━━━━━ Trecho para leitura

Continua se arrastando a interdição das minas do Sossego e Onça Puma, que impacta centenas de trabalhadores diretos e indiretos, repercutindo seriamente no comércio de toda região e na arrecadação dos próprios municípios com a paralisação da atividade de mineração. 

O Sindicato Metabase Carajás tem se esforçado para buscar uma ação objetiva dos poderes destes municípios em fazer ver ao Governo do Pará, às instâncias judiciais, o caos social que se manifesta. Ninguém assume compromissos financeiros diante da insegurança que a interdição das minas despeja sobre os negócios de toda a região, com receio de desemprego em massa.

Possível desemprego em massa pode ser um problema para o Pará

Com a morosidade de soluções e o poder público do Estado do Pará refratário ao entendimento, a Vale já indicou ao Metabase Carajás querer uma reunião com a entidade para apresentar um “Plano de Contingência” a ser proposto pela empresa até que se tenha uma solução sobre a trágica interdição da mina do Sossego.

Da mesma forma que fez em relação a mina de Onça Puma, a empresa convocou o Metabase Carajás, que representa os trabalhadores no Sossego, para discutir as medidas a serem adotadas, tendo em vista que o sindicato é firme em defender os empregos dos trabalhadores.

━━━━━━━━━━
━━━━━ Dados

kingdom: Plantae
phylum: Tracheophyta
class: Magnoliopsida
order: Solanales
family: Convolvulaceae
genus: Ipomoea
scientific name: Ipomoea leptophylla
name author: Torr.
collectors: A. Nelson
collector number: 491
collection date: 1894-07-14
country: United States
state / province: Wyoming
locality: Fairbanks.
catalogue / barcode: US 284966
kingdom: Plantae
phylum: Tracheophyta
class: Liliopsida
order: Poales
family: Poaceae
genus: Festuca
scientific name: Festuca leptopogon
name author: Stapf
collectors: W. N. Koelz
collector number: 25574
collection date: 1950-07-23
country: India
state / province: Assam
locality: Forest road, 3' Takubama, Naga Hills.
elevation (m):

━━━━━━━━━━

▸ **Tarefas e exercícios**
1: Segundo o texto sobre a interdição das minas, o que a Vale quer apresentar ao Metabase Carajás em uma reunião?
2: Prossiga o texto sobre a interdição das minas a partir da última frase.

▸ **Respostas**
1: Um "Plano de Contingência", a ser proposto pela empresa até que se tenha uma solução sobre a interdição da mina do Sossego.

2:
Em conversa com o Papo Carajás, Raimundo Nonato Amorim, presidente do Sindicato Metabase Carajás, lembrou que “já enfrentamos condição parecida há alguns anos em relação aos trabalhadores, quando tivemos assembleia tensa em Curionópolis e esperamos que o poder público, a Vale, a justiça tivessem sensibilidade e responsabilidade social para proteger esta vasta região que tem a mineração como sua principal atividade produtiva e de sustentabilidade.”

O Metabase Carajás espera que o Plano de Contingência da Vale comece pela garantia dos empregos e direitos, lembrando que são trabalhadores com histórico de empenho para cumprir suas responsabilidades e metas de produção da empresa.

 “Seguimos acompanhando toda a situação de perto, e logo após a reunião da Vale e Estado, continuaremos a repassar aos trabalhadores a realidade.” Finalizou Macarrão.